◆ Provided data:
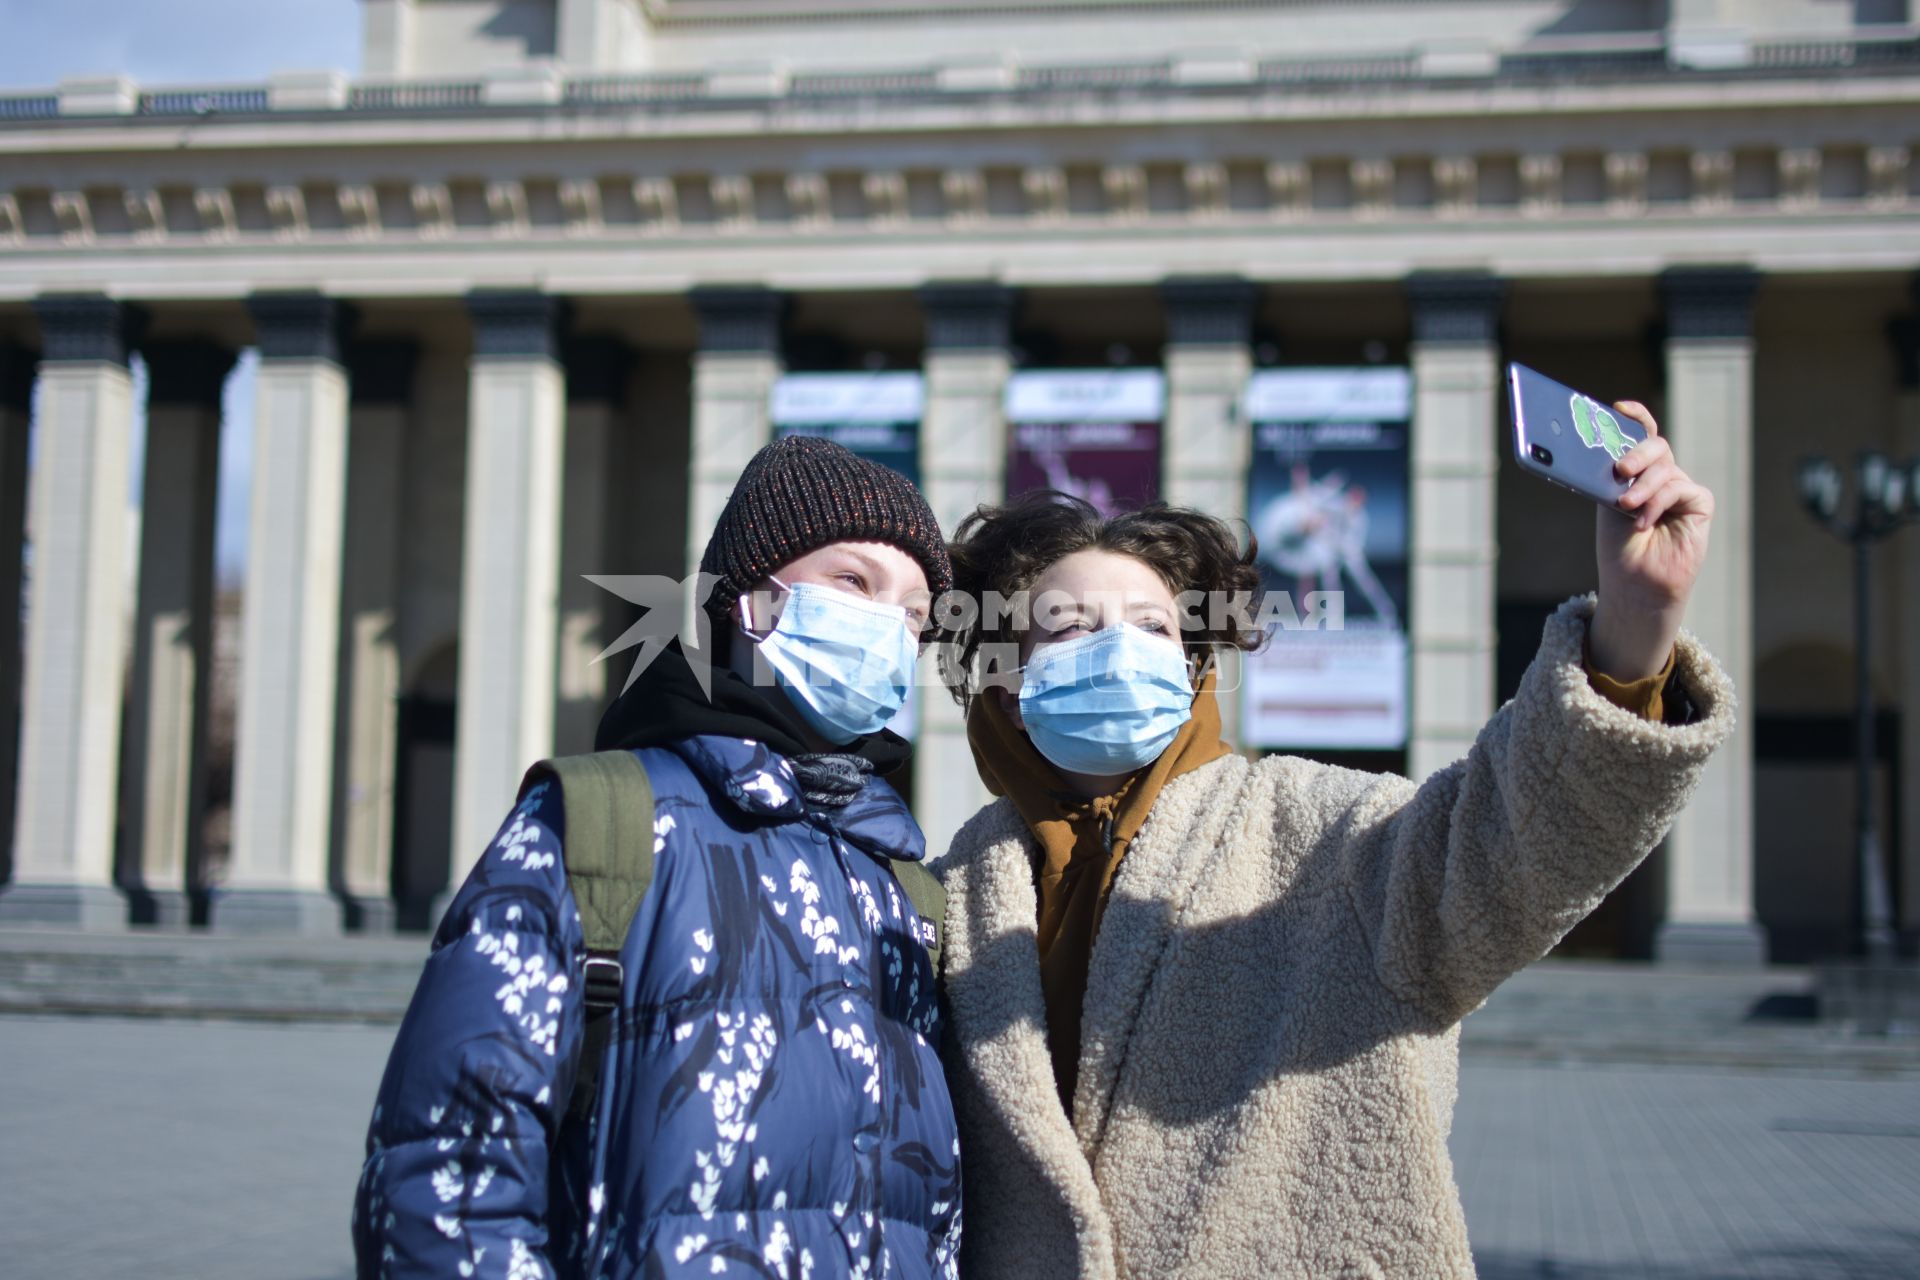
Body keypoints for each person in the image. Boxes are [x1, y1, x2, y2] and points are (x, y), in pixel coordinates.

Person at [931, 402, 1732, 1278]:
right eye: (1071, 624)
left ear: (1194, 666)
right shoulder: (956, 897)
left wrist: (1633, 626)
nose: (1117, 648)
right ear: (1008, 683)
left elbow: (1513, 843)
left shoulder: (1319, 832)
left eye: (1153, 626)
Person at [353, 436, 963, 1280]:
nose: (887, 628)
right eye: (853, 582)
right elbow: (449, 1166)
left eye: (914, 615)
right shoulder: (602, 822)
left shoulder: (902, 885)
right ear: (750, 599)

◆ Task item:
Without the pictures, copy the material exactly as given.

◆ Task response:
Body keypoints for each person in the image. Boxes are [x1, y1, x2, y2] and points are (x, y), in pixel coordinates.

Person at [931, 402, 1732, 1278]:
right eye: (1071, 624)
left ear: (1194, 666)
right shoulder: (956, 897)
left wrist: (1633, 626)
nose: (1117, 648)
right ear: (1008, 683)
left elbow: (1513, 843)
left shoulder: (1319, 832)
left eye: (1153, 626)
Person at [353, 436, 963, 1280]:
nose: (887, 628)
right eye: (853, 582)
right elbow: (449, 1166)
left eye: (914, 615)
right shoulder: (602, 822)
left shoulder: (902, 885)
right ear: (750, 599)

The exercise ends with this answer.